Laura Bartlett Gallery is pleased to announce the opening of a new exhibition by British artist Elizabeth McAlpine. McAlpine describes her working practice as close to geology. She tracks the repetitions and gestures inherent in popular media, extracting pieces of found material from its archive, and repositions them in ways that reveal patterns and associations previously unconsidered.
White Elephant, McAlpine's second solo exhibition at the gallery, continues her inquiry into the layered nature of cultural and individual memory and the workings of sensory perception. The show includes video work, a sound installation, and sculptural and photographic pieces, the results of McAlpine's distinctive systems of collection and re-presentation.

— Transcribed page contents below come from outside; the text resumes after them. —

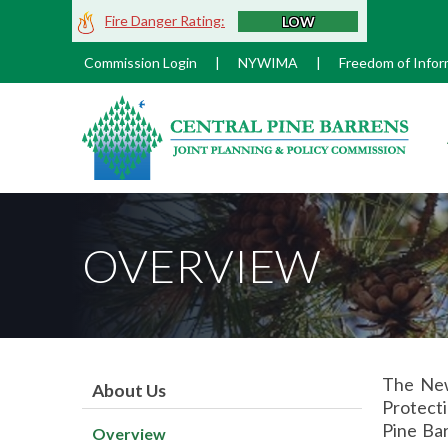
Skip
Fire Danger Rating:
LOW
to
Main
Commission Login
|
NYWIMA
|
Freedom of Infor
Content
M
OVERVIEW
The New
About Us
Protecti
Pine Bar
Overview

In a new photographic piece, Hyena Stomp, McAlpine has taken individual film-frames to compose a re-rendering of the minimalist painting by Frank Stella of 1962. For her 'pigments', McAlpine has populated the surface with single frames of actors with their eyes closed. Interested in Stella's assertion of surface, material and sight, McAlpine explores the seductive nature of the space between viewer and screen, object and surface.
The idea of the gaze is further addressed in the video Blink (Lawrence of Arabia), where McAlpine has blacked out the frames that a viewer has blinked during the staring scene of David Lean's epic. McAlpine is interested in the way we respond to the film editing process - a blink is a resting point, we blink when we have understood something. Through the presence of another's experience of viewing, we are reminded of our own activity and become implicit in the work itself.
Quintet is a sound installation of spliced together coloured vinyl records that, while rotating, generate the illusion of three-dimensional dynamic objects. McAlpine's selection of records, based purely on colour, works as an audio-collage, jumping from one track to another at 33rpm, just as the eye jumps from spinning colour to moving object. McAlpine has based the patterns on Duchamp's Rotoreliefs of the 1920's, circular painted disks that rotate. McAlpine addresses Duchamps theories of 'precision optics': the idea that optical illusions would actually help to visualize the working process of individual perception - but takes his question, "One can look at seeing. Can one hear hearing?" (Duchamp 'The Green Box' 1948) - to it's next level.
Black Noise is a wind-up gramophone that has been entirely cast and assembled in plaster. It has the potential to play but could break if operated. Black Noise, otherwise known as Silent Noise, describes a sound frequency that has zero power. This mute and fragile plaster object stands as a leveler within an exhibition that delves into a limitless visual and aural archive: an endeavour that is not an attempt for clarification, but more a fascination in what might be dug up.
Elizabeth McAlpine lives and works in London. Recent exhibitions include; A Certain Tendency in Representation at Thomas Dane, London, Smoke and Mirrors, Midlands Art Centre, Birmingham, I Love Cinema & Cinema Loves Me at Camden Arts Centre, London, A Bad Moon Rising at K3, Zurich. McAlpine was also featured in the internationally touring exhibition of British Video Art, All For Show, last year. In May this year, McAlpine discussed her practice at the symposium Anticipating the Past at Tate Modern.